Dixiefrog presents ‘Black & White’ by Art Rosenbaum

Dixiefrog – Harmonia Mundi
Blues

Document que l’on peut qualifier d’historique, ce CD ‘Black & White’ vous emmène dans le sud profond des Etats-Unis, à la rencontre de tous ces musiciens amateurs, noirs et blancs, unis dans la même pauvreté et qui, chacun de leur côté, ont jeté les bases de ce qui est devenu la musique américaine. Ancien professeur d'art de l'Université de Géorgie, mais aussi peintre et musicien, Art Rosenbaum, en digne successeur d’Alan Lomax, a consacré 50 ans de sa vie à dénicher et enregistrer sur place tous ces musiciens amateurs, démontrant que la musique a souvent permis de s’affranchir des barrières raciales et que les musiciens blancs et noirs se sont très tôt mutuellement influencés. Son œuvre fut (enfin, diront certains) récompensée en 2008 par le Grammy Award de ‘Best Historical Album’.

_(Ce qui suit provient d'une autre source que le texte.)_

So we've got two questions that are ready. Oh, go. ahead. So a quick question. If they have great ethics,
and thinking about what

Né à Ogdensburg, New York, en 1938, Arthur Spark ‘Art’ Rosenbaum a été élevé à Indianapolis et a étudié l'art à l'Université de Columbia avant de venir à Paris en 1964-65 comme titulaire d'une bourse d'études Fulbright. Par la suite, il a enseigné à New York et dans l'Iowa, puis à Athens (en Géorgie, où il vit actuellement) à partir de 1976. Parallèlement à cette activité d’enseignant, et souvent accompagné par sa femme, Margo Newmark Rosenbaum, une photographe professionnelle, il a consacré tout son temps libre à dénicher et enregistrer des musiciens amateurs noirs et blancs pour en être la mémoire.

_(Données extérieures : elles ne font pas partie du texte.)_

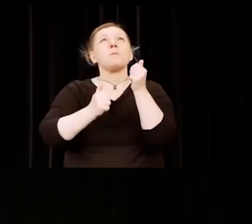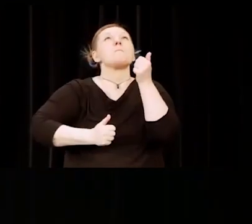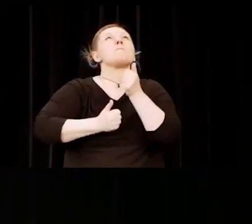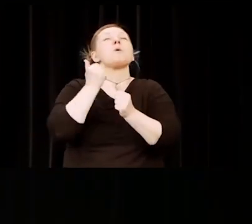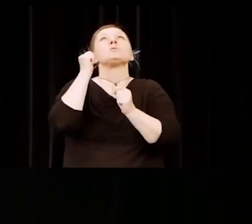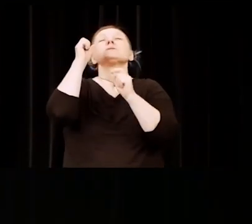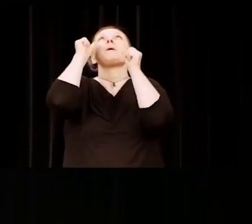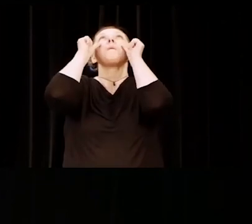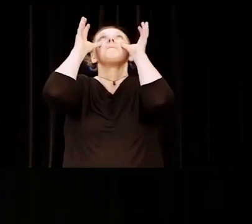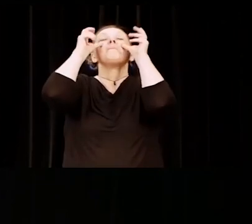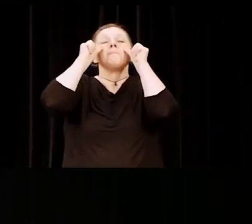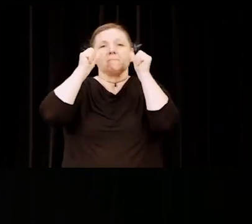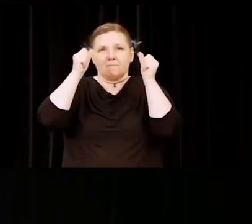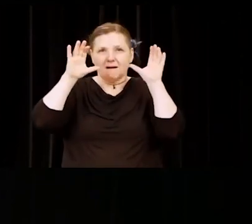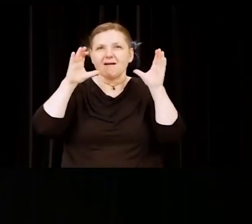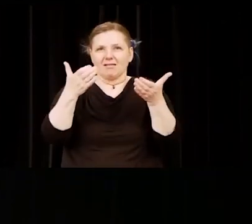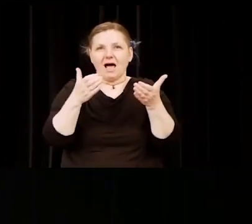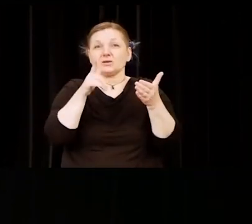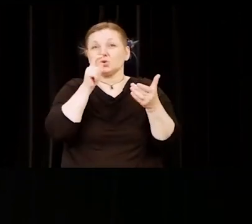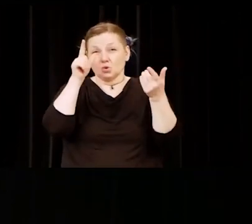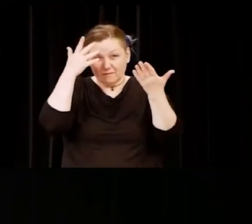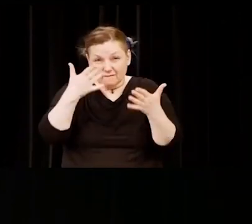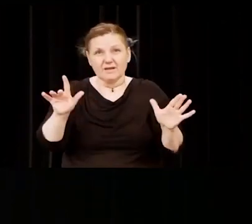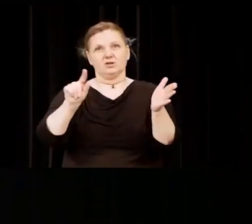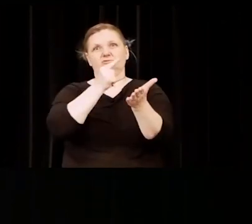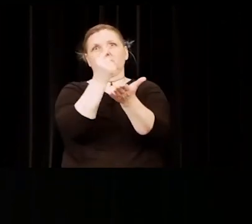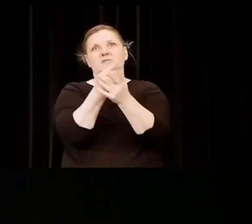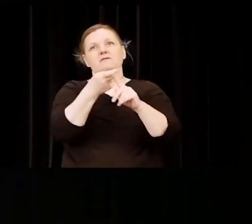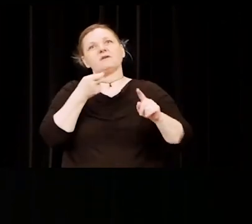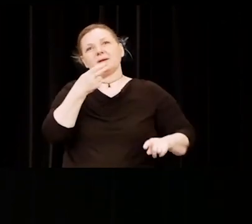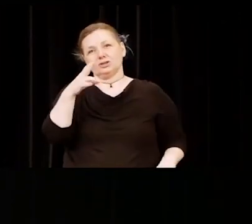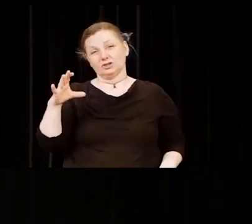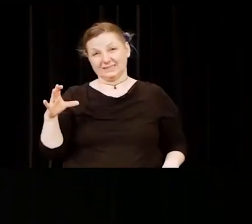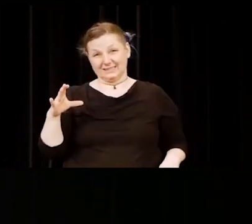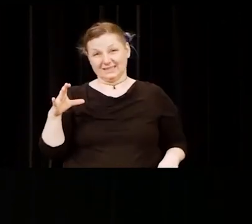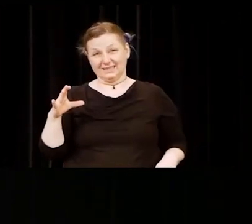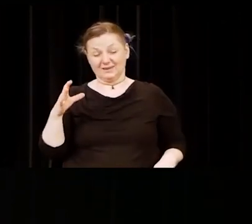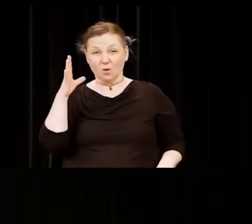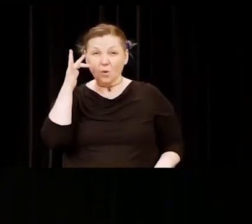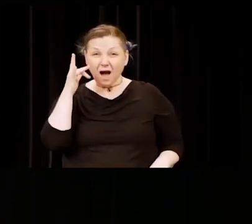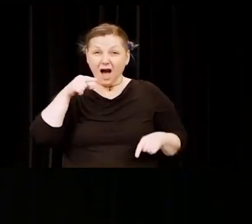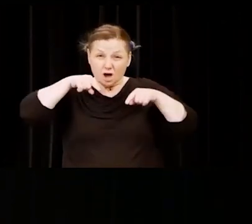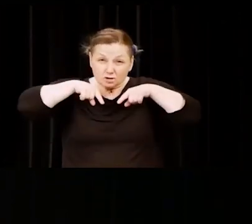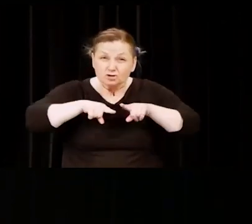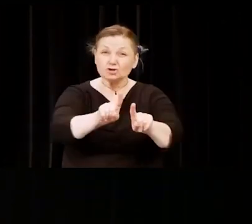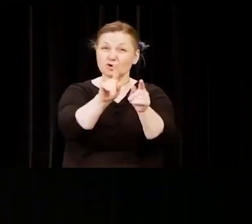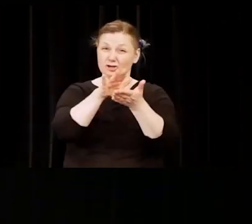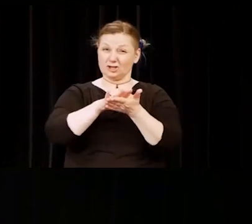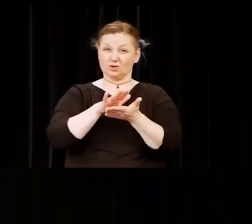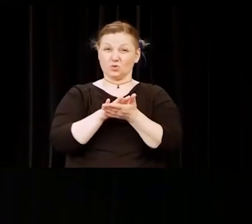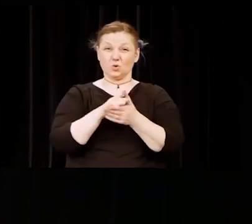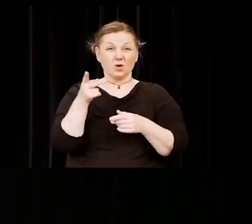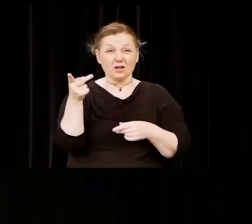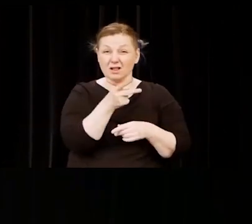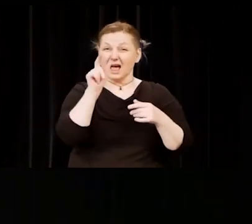classes of Holyoke Community College graduates. In the midst of earning your degree, you had to pivot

Ces dernières années, Art Rosenbaum a décidé de porter à la connaissance du public ces trésors accumulés depuis tant d'années en extrayant de centaines d'heures d'enregistrement la matière de deux coffrets de CD intitulés ‘The Art of Field Recording: 50 Years of Traditional American Music’ proposant également des photos, dessins et biographies d'artistes, pour la plupart inconnus. Publié par le petit label d'Atlanta Dust-to-Digital créé et dirigé par Lance Leadbetter (40 ans plus jeune qu'Art Rosenbaum), ce travail de titan, souvent et justement comparé à la légendaire ‘Anthology of American Folk Music’ d'Harry Smith, a obtenu en 2008 le Grammy Award du meilleur enregistrement historique.

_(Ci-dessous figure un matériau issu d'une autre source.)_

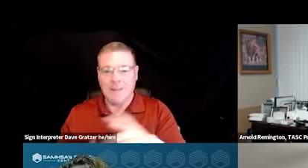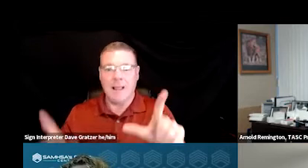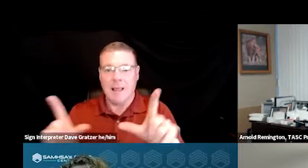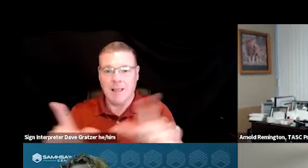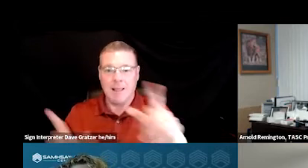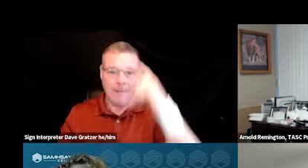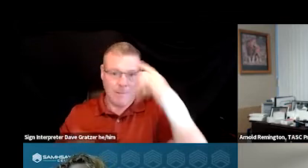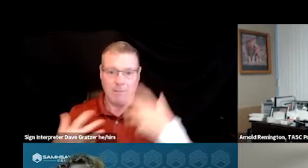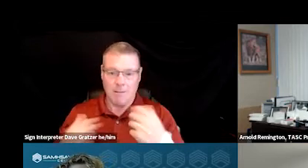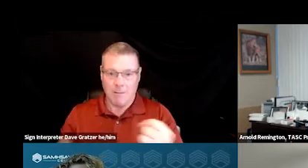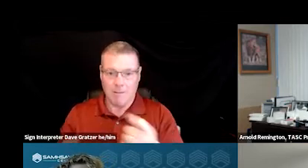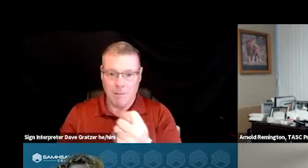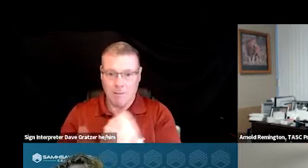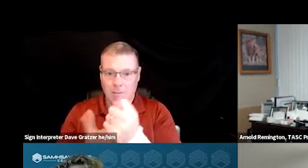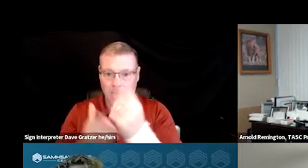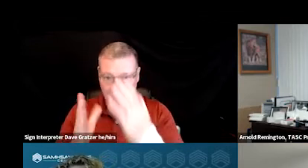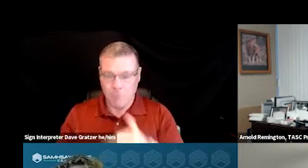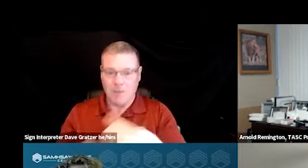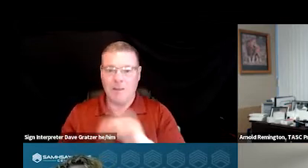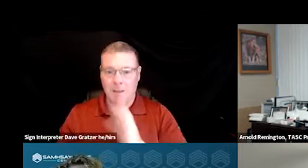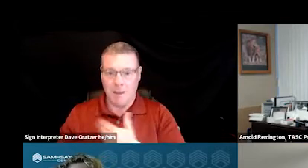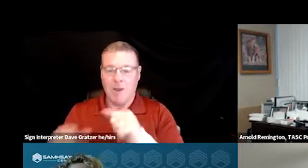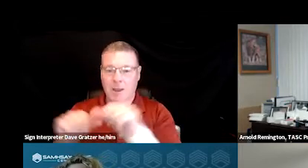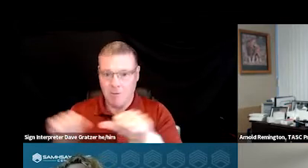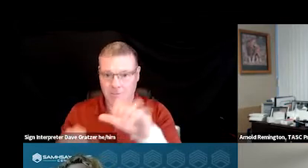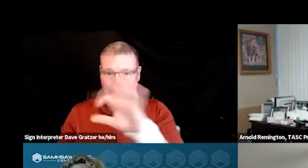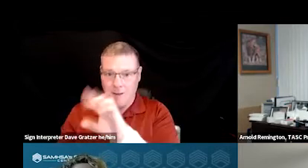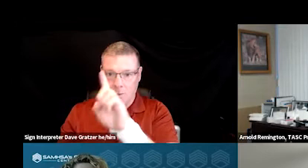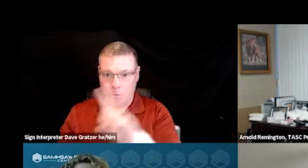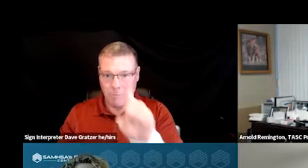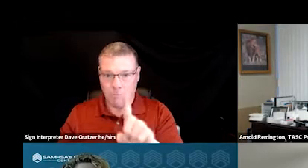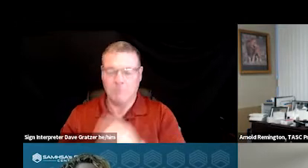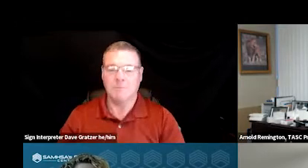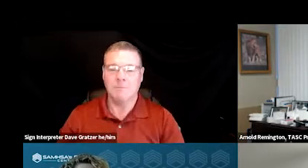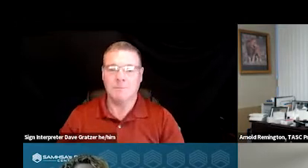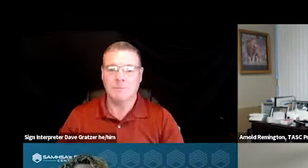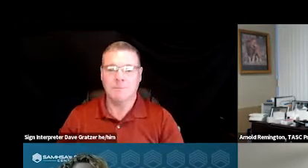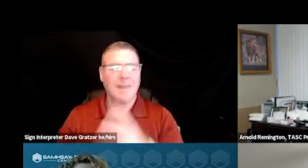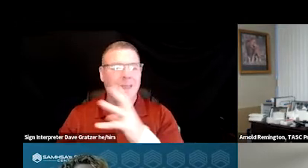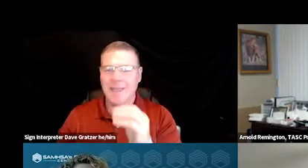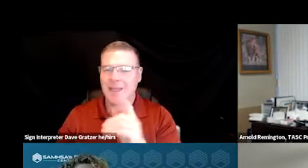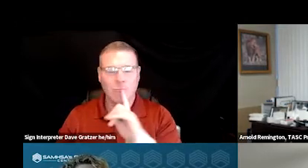within our Tulsa area 911 center really pretty seamlessly.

L’album que nous propose Dixiefrog présente une sélection d’enregistrements extraits des deux compilations ‘Art of Field Recording – Vol. 1 & 2’ publiées sous les couleurs du label Dust-to-Digital. Les 24 plages retenues mettent en relief le double héritage africain et européen des musiques traditionnelles américaines. Certains titres, à l’image du ring shout ‘Jubilee’ de Lawrence McKiver et des McIntosh County Shouters ou encore de ‘Lord Daniel’, ballade anglaise chantée a cappella par Mary Lomax, montrent que la communauté noire et l’Amérique populaire blanche ont parfois su préserver l’intégrité de leur héritage. Mais il s’agit cependant d’exceptions, la masse des enregistrements recueillis sur le vif depuis plus d’un demi-siècle faisant apparaître des échanges extrêmement féconds entre les uns et les autres, comme le prouvent ce ‘Bowles’ Blues’ de Eddie Bowles, la fameuse ballade de ‘John Henry’, chantée ici par Mose Parker, ou ce ‘Going Down The Road Feeling Bad’des Golden River Grass, avec un remarquable John ‘Doodle’ Thrower au chant et à l’harmonica.
Parmi les autres grands moments de ce superbe opus, je retiendrai le tout premier enregistrement du CD, celui de Henry Grady Terrell, et ce ‘Guitar Pete’s Blues’ de Guitar Pete Franklin.

Un CD à valeur historique certaine, mais qui ravira également tous ceux qui veulent découvrir d’où vient toute la musique que l’on aime, car elle vient de là… Elle vient du blues.